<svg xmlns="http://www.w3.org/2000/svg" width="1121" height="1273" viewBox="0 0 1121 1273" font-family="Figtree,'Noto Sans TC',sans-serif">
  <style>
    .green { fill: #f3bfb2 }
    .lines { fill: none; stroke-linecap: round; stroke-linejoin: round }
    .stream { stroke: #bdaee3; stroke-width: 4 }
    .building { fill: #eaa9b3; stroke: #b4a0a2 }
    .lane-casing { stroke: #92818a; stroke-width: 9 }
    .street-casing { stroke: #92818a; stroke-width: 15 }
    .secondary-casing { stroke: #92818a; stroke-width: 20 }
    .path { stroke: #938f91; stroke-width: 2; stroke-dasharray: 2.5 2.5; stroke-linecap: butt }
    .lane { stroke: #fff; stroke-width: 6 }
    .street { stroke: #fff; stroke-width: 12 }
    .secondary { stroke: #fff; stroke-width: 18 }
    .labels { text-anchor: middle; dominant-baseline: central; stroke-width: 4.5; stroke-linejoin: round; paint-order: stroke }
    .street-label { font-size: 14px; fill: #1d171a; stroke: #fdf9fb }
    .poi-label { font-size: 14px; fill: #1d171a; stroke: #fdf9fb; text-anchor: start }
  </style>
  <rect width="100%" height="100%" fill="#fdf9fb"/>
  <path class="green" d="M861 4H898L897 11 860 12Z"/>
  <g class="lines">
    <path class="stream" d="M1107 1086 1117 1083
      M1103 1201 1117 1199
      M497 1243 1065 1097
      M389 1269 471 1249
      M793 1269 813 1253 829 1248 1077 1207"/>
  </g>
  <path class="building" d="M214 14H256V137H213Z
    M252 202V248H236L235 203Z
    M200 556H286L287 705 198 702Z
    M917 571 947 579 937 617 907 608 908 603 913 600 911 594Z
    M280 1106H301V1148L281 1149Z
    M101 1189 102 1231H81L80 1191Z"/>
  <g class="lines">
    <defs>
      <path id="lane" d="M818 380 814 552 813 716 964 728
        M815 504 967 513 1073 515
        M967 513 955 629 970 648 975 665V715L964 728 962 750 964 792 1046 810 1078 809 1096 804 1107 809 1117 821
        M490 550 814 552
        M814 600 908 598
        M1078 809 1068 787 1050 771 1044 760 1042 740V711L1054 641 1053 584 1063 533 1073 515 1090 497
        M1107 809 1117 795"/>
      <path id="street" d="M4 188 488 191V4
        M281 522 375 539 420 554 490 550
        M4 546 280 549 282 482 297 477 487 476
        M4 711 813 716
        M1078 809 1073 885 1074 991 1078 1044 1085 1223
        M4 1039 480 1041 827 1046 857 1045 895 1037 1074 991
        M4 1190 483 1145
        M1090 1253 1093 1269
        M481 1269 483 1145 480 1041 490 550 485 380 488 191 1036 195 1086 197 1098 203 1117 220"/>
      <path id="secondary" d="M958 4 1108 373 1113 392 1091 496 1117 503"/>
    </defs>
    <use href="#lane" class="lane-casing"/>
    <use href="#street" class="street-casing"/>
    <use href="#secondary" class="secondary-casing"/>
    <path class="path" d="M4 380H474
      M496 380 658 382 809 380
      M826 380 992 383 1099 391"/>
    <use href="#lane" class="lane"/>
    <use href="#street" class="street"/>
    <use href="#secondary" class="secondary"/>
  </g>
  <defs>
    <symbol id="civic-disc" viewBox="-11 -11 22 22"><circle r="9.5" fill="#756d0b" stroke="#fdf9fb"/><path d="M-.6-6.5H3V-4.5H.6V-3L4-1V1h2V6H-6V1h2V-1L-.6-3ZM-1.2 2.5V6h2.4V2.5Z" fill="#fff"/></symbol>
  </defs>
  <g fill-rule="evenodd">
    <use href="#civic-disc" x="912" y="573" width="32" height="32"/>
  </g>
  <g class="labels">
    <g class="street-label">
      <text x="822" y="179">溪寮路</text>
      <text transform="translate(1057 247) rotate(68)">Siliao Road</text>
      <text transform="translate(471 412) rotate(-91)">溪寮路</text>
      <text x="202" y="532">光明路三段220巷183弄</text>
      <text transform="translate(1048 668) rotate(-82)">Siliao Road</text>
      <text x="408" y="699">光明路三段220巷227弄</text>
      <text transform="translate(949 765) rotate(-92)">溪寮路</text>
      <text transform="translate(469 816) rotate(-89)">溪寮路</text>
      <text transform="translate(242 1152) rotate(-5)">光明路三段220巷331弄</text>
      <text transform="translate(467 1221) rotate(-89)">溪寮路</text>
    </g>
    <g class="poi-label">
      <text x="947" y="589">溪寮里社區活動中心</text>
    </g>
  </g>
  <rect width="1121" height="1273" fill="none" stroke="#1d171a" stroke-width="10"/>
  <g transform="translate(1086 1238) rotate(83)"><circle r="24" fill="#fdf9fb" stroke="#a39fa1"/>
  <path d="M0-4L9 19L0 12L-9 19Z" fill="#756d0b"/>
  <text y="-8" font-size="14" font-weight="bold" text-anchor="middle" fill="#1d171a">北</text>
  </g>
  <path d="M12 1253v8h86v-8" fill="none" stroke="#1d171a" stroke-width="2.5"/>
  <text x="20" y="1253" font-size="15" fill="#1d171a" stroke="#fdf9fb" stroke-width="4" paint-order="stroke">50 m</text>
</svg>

◇ ◇ ◇

TASK » Your answer should consist of the lines above that hold the word "circle".

EXERCISE RESPONSE »
    <symbol id="civic-disc" viewBox="-11 -11 22 22"><circle r="9.5" fill="#756d0b" stroke="#fdf9fb"/><path d="M-.6-6.5H3V-4.5H.6V-3L4-1V1h2V6H-6V1h2V-1L-.6-3ZM-1.2 2.5V6h2.4V2.5Z" fill="#fff"/></symbol>
  <g transform="translate(1086 1238) rotate(83)"><circle r="24" fill="#fdf9fb" stroke="#a39fa1"/>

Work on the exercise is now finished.